Cinta Kedua Suamiku
Ibu baru saja meninggalkan rumah. Aku masih bisa memandang punggungnya masuk kedalam mobil yang menanti di halaman. Masih terngiang di telingaku apa yang ibu sampaikan tadi.
"Kamu sama Nehan sudah menikah selama 8 tahun Rum, itu bukan waktu yang sebentar."
"Mana usahamu untuk bisa punya momongan?"
"Bapak sama ibu sudah tua, pastinya kami ingin ada penerus keluarga."
" Siapa yang akan meneruskan semua usaha bapak dan suamimu kalau kalian tidak memiliki keturunan."
Aku mendengarkan tanpa bersuara, karena aku faham benar ketika aku menjawab, aku hanya akan menjadi seorang menantu yang kurang ajar.
"Kamu jangan diam saja, jawab pertanyaan ibu!"
"Setahuku selama ini aku tidak memiliki menantu bisu."
Aku berusaha tersenyum, "kami sudah berusaha mengikuti program hamil Bu."
"Kalau perlu ikut bayi tabung Rum."
"Kalau program hamil yang biasa belum tentu jadi," wajah ibu mulai menunjukkan rasa kesal.
"Tapi Mas Nehan ingin yang alami Bu."
"Ah, kamu, bawa-bawa nama suami, kalau kamu yang minta, Nehan pasti mau mengikuti maumu."
"Kamu nya saja yang kurang mau berusaha."
"Tapi, Bu..."
"Sudah, kamu kalau diberi kesempatan untuk menjawab jadi kurang ajar!"
Aku menarik nafas, cangkir teh yang aku pegang terasa makin panas. Harusnya sekarang sudah dingin, tapi ini lebih panas dari sebelumnya.
Ibu mengambil tasnya yang tergantung di kursi, merapikan kebayanya dan mengatakan sesuatu sebelum melangkah pergi.
"Aku akan menemui Nehan, kamu siapkan dirimu, apapun nanti yang aku putuskan, kamu hanya perlu menurut."
Aku mengangguk sambil tersenyum dan meraih tangan ibu untuk kucium.
"Sedang memikirkan kalimat ndoro sepuh, ndoro putri?" suara mbok Nah membuyarkan lamunanku. Mbok Nah adalah seorang abdi yang sudah mengikuti keluarga suamiku bertahun-tahun, bahkan Mbok Nah lah yang merawat suamiku waktu kecil.
"Sedikit Mbok," kalimat ibu yang terakhir tadi membuat hatiku khawatir.
"Ndoro sepuh memang seperti itu, jangan dipikirkan," Mbok Nah membersihkan dua cangkir teh yang ada diatas meja.
"Tehnya masih panas ya mbok?"
"Ah, tidak kok ndoro putri, tehnya sudah dingin," tapi kenapa tadi waktu aku bicara dengan ibu teh itu tidak mau dingin. Kalau dia dingin, paling tidak dia akan bisa mendinginkan hatiku.

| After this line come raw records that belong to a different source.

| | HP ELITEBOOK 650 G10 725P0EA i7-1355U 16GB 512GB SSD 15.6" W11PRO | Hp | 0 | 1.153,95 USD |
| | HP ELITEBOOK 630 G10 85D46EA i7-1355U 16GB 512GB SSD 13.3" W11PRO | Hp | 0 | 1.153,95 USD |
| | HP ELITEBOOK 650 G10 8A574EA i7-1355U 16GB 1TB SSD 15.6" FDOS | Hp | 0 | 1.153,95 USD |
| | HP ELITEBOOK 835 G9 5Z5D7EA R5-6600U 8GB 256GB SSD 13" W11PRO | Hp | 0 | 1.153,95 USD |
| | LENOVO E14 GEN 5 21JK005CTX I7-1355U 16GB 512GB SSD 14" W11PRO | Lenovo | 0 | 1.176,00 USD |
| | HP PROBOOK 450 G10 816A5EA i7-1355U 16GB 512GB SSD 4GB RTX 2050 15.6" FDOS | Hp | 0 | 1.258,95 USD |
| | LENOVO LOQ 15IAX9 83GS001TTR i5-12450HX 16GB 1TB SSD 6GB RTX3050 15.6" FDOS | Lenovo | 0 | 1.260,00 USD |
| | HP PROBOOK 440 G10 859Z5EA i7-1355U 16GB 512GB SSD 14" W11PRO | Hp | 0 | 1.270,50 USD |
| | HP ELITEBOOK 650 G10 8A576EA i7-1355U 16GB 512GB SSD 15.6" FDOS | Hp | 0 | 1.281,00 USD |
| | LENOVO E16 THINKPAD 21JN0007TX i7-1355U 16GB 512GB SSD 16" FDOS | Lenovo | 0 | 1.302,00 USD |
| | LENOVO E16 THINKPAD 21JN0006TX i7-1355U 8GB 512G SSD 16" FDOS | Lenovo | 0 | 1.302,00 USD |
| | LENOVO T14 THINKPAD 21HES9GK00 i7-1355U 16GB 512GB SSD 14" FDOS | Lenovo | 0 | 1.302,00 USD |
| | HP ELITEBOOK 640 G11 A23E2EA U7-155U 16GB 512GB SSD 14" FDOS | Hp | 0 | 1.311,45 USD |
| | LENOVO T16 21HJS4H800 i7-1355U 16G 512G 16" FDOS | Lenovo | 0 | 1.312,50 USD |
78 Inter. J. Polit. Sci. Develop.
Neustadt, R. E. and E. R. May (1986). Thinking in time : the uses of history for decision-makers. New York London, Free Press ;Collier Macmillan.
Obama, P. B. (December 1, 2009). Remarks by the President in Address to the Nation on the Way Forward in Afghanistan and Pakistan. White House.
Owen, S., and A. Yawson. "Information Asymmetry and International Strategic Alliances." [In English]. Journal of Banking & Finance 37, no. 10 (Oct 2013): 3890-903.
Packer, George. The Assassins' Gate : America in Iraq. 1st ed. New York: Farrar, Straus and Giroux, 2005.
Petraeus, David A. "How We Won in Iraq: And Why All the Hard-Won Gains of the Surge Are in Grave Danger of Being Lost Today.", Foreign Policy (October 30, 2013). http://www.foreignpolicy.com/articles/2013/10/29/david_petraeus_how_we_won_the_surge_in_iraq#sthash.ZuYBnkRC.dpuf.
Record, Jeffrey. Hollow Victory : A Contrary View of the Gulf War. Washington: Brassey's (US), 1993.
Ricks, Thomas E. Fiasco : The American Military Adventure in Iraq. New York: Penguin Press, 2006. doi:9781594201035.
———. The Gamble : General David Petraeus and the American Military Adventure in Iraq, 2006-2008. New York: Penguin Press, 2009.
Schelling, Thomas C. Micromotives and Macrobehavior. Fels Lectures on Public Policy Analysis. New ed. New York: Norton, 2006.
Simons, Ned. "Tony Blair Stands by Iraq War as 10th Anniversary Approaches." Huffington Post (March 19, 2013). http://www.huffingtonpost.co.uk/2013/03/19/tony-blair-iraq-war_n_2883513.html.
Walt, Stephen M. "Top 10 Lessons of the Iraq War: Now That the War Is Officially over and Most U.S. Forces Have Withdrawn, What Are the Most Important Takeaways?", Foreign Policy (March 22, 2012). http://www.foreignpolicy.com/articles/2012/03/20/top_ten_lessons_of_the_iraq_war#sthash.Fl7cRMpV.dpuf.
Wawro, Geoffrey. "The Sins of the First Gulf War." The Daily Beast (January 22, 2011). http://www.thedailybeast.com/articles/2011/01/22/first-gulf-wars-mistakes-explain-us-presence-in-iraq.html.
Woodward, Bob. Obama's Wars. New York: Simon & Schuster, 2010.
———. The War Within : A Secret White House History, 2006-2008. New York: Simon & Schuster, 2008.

"Ya sudah mbok, tolong bersihkan ya."
"Baik, ndoro putri."
Aku membawa kakiku menuju kebun mawar di halaman belakang. Aku sangat suka mawar, indah karena memiliki banyak warna, tapi memang harus hati-hati karena mawar adalah jenis bunga yang memiliki duri.
Mbok Nah mengikutiku ke kebun belakang setelah selesai membersihkan meja ruang tengah tempat aku dan ibu tadi berbincang.
"Sudah selesai mbok membersihkan mejanya?"
"Kalau sudah, tolong ambilkan saya gunting yang ada di meja di sana itu," ditengah kebun ada sebuah meja dan dua buah bangku dengan posisi berhadapan yang biasanya digunakan untuk istirahat setelah lelah merawat kebun.
"Ini ndoro putri," sebuah gunting diulurkan kepadaku.
"Apa tidak sebaiknya si Jono saja yang melanjutkan, jangan terlalu capek ndoro putri," Mbok Nah memang seorang abdi yang selalu perhatian padaku. Dia bilang kalau dia sangat menyayangi Mas Han, karena Mas Han sangat mencintaiku, jadi Mbok Nah juga sangat menyayangiku.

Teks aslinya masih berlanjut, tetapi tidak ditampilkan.